What about skyrocketing fuel prices? There is no general rule that suggests that increasing costs of operation always affects merger analysis in a particular way. However, if a merger would help the two firms lower their combined costs of operation, we take that merger "efficiency" into account. If a merger brings efficiencies that will enhance the combined firms' ability to compete, and the benefits from that enhanced competition will outweigh the merger's likely anticompetitive effect, then on balance the merger is procompetitive. You could describe scenarios in which an airline merger lowered total fuel costs, and that could be an efficiency to take into account in evaluating the overall effect of the merger.
You asked me to address the question, Are skyrocketing fuel costs the result of price fixing in the oil business? DOJ is on the watch for possible collusion, especially as prices have climbed so much following the Gulf Coast hurricanes. Collusion is one possible explanation for increased fuel prices, but the more plausible explanations are worldwide crude prices and refining capacity shortages. Price fixing is one of the categories of antitrust violation that are so plainly anticompetitive that DOJ prosecutes the conduct criminally. Both civil fines and jail time are available to punish price fixing. If DOJ were to develop evidence of price fixing by gasoline or jet fuel suppliers, we would pursue that conduct vigorously to bring criminal charges.
You also asked me to discuss the problem of airport congestion. As you know, a handful of U.S. airports have been so congested that slot controls have been put in place. These rights were originally allocated to incumbent carriers based on existing service, and the airlines present at the creation of the slot system now hold shares of the slots that may be disproportionate to the share of traffic they would have absent slot control.

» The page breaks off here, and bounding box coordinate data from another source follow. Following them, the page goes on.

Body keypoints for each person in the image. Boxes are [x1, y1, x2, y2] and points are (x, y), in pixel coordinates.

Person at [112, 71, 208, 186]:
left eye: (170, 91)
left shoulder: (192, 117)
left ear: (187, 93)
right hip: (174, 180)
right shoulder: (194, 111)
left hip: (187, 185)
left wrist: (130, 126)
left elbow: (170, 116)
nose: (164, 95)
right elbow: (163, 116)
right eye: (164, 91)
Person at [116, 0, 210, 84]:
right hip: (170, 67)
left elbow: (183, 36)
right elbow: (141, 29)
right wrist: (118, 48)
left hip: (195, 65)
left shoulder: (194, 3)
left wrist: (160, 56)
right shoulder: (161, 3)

How should the government address the congestion problem and the best allocation of slots? At the extremes, the suggestions are to build more runways or remove all slot controls and let the airlines work it out with their passengers. Less radically, the DOJ has recommended developing a market-based solution. Try, for example, annually reallocating some fraction of the slots, which would be surrendered by the current slot holders and acquired in an auction to the highest bidders. This would help ensure that slots are put into the hands of the carriers that can put them to the most valuable use. If enough slots are reallocated at once, an auction creates the possibility that a regional carrier or a group of them could acquire enough slots to challenge large carriers on a particular route or in a regional network.
Peak period pricing is another system that uses economic incentives to encourage more efficient use of takeoff and landing rights.

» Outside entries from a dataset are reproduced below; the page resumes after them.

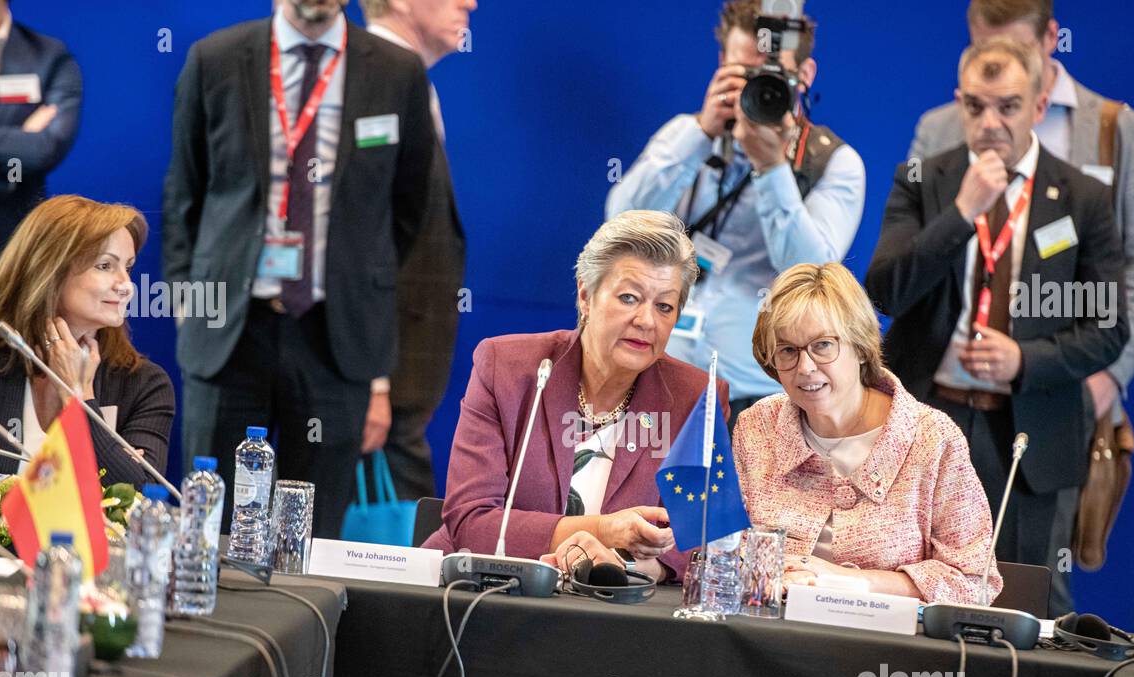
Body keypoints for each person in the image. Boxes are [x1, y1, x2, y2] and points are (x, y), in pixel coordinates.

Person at [907, 0, 1134, 611]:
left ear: (1051, 40)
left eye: (1020, 51)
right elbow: (907, 271)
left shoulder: (1113, 128)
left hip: (1054, 397)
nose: (991, 116)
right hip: (944, 404)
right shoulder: (941, 127)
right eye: (985, 49)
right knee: (924, 579)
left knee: (1031, 591)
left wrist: (1101, 379)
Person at [865, 37, 1127, 615]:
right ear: (959, 103)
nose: (990, 123)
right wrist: (962, 213)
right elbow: (884, 291)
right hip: (931, 422)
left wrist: (1025, 361)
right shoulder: (923, 180)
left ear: (1037, 106)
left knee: (1026, 602)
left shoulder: (1083, 198)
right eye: (976, 106)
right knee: (913, 592)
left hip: (1029, 431)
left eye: (1007, 106)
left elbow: (1108, 329)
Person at [163, 0, 434, 537]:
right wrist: (190, 308)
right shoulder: (214, 59)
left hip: (335, 339)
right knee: (211, 527)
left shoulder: (397, 71)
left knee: (313, 536)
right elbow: (182, 197)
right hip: (230, 330)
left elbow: (408, 209)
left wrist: (357, 286)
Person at [424, 211, 729, 582]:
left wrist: (641, 568)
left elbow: (704, 539)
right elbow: (471, 523)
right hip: (480, 593)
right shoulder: (506, 368)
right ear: (586, 295)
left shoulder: (696, 397)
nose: (647, 321)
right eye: (629, 298)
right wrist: (605, 530)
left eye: (664, 306)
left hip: (609, 612)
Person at [605, 0, 864, 422]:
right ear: (722, 64)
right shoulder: (688, 135)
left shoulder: (833, 163)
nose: (755, 86)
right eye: (744, 73)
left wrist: (772, 169)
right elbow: (621, 224)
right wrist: (700, 133)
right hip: (658, 379)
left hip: (756, 399)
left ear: (806, 75)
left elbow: (808, 273)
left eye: (769, 75)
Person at [734, 263, 999, 603]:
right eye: (788, 350)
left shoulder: (932, 439)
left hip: (885, 648)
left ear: (860, 347)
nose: (806, 367)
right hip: (769, 637)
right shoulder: (757, 426)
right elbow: (723, 548)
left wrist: (841, 580)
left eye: (823, 345)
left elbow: (973, 581)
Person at [0, 195, 173, 486]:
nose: (126, 285)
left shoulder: (145, 385)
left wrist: (79, 396)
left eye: (128, 267)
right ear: (49, 272)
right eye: (105, 266)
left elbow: (138, 496)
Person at [361, 0, 474, 500]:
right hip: (373, 373)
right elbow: (360, 237)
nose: (470, 2)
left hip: (402, 378)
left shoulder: (407, 80)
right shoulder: (373, 79)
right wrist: (373, 380)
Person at [0, 0, 83, 331]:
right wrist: (8, 165)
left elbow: (42, 151)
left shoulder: (48, 58)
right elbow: (24, 157)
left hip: (5, 276)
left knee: (2, 380)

The best solution may differ among airports. The DOJ Antitrust Division plans to continue working on this problem with DOT and FAA, which are open to considering market-based solutions.
You in the airline business live in interesting times, in the language of the Chinese curse. In addition to the issues we have discussed today, you are faced with the challenges of more direct competition against the major carriers, increased security requirements, the difficulties of operating a regional fleet (and regional jets) efficiently as costs increase, proposed government funding and legislative changes (like repeal of the Wright Amendment), and the possibility of more foreign investment in U.S. airlines.
I am confident there will always be role for regional airlines, low cost entrepreneurs without which many of us would be stuck on the ground.